ResearchEd again, naturally

researchEd2015I am off to the national ResearchEd conference for the third time. Last year I said I wouldn’t do this: the date clashes with my local agricultural show, a major community event, and I am no longer an Education student. My MA is finished.
But here I am on the train at an unseasonably early hour again. And I am not even a ‘proper’ education person: I am not a teacher but a member of the supply staff. In the hierarchy that undoubtedly exists in schools, I’m below stairs. I am not part of a profession; my rate of pay is hourly; my prospects for career development are nil. So what am I doing?

One answer is that ResearchEd is an exciting entity and I want to see how it’s doing. All that slightly mad enthusiasm back in Dulwich in 2013 has matured into a strong, growing movement which maintains its original aims of being accessible to all, showing intolerance of woolly thinking or political guff, of seeking and questioning the best research that might help teachers to be better.

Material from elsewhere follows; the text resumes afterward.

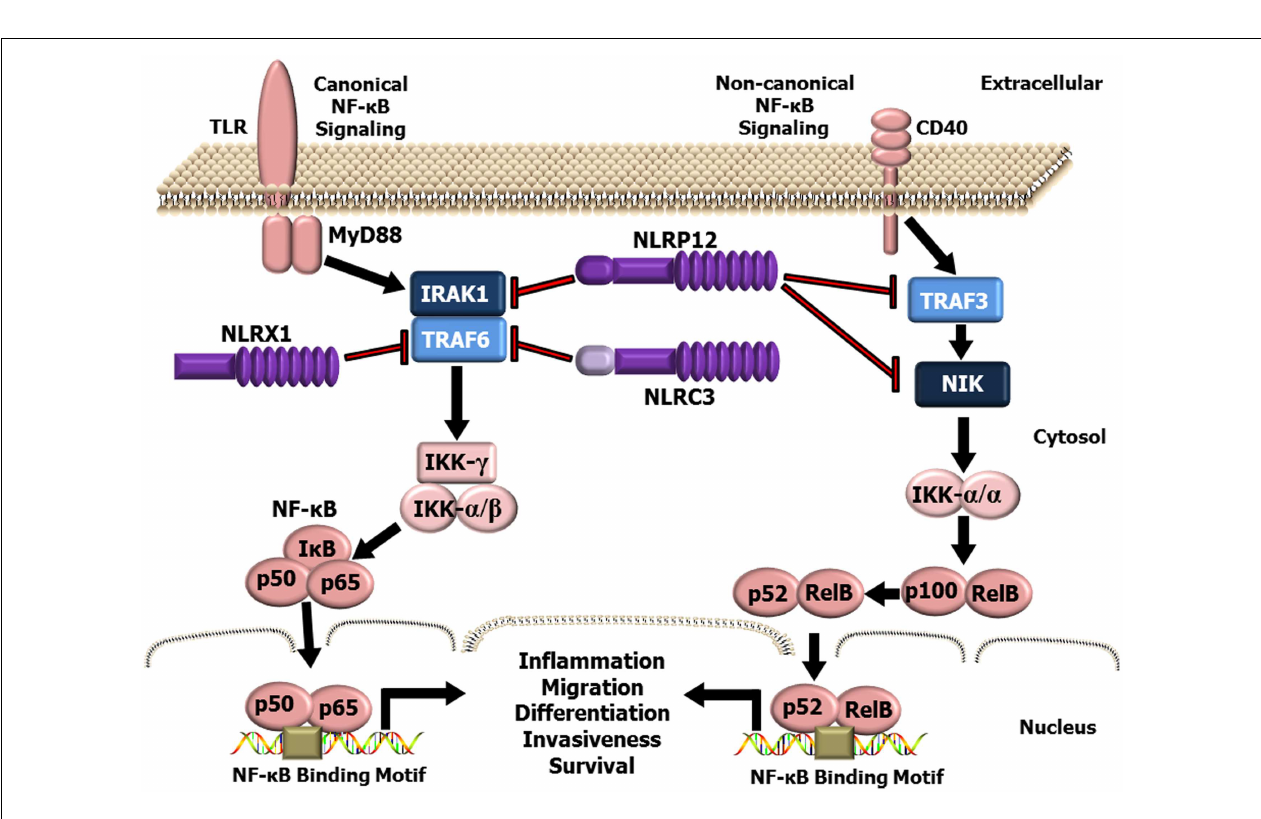
stimulation. Likewise, NLRC3 was also shown to interact withTRAF6 and attenuate NF- κ B signaling through a similar mechanism. NLRP12, has been shown to attenuate both the canonical NF- κ B signaling pathway through modulating the phosphorylation of IRAK-1 and the non-canonical NF- κ B pathway through interactions withTRAF3 and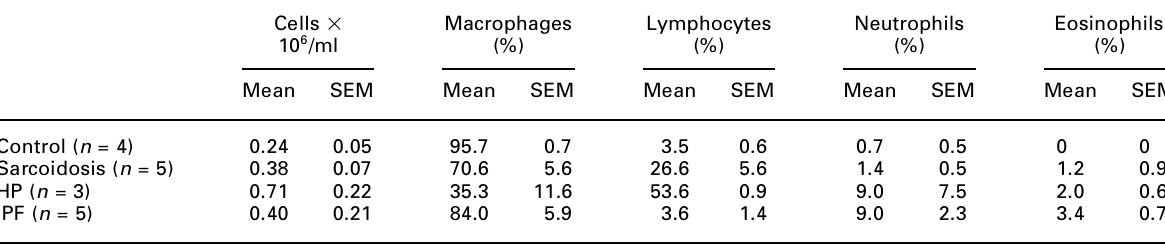
Table 1. Basic bronchoalveolar data of the cases studied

Another answer is that I have a wishy washy old fashioned romantic view of education and believe that education improves people. Not improves their employability or their career prospects; not that it means they can get better results; and certainly not that it makes them socially or morally better. Actually, it may do all these things, and very welcome they are too, but what I mean is I actually believe that spending a day learning and thinking will make me better. My brain will benefit. I suppose I could be learning anything but since this day relates to my weekday job, I will undoubtedly be able to link today’s content to stuff I know already, and stuff I will encounter in the future ; I expect the processes and effects to be more accessible, more complex and maybe longer lasting. Frankly, I am now at an age when the prospect of keeping my brain working at a more complex level is deeply appealing… The ‘dribbling pantaloon’ stage gallops apace.

PeterKornBookOver the summer I read Peter Korn’s book Why we make things and why it matters. It explores the idea that understanding and being able to engage richly in what we are doing is satisfying, even restorative, on a deep personal level.

We can often merely be consumers of our jobs: to do the tasks and take from them the immediate benefits they offer – activity, structure to the day, money, social interaction. I suppose I am trying to be a craftsman about my job. Even though I plan to leave it at the end of the academic year, there are still 191 school days to go, and the day that matters most is today. I’m off to ResearchEd to get better.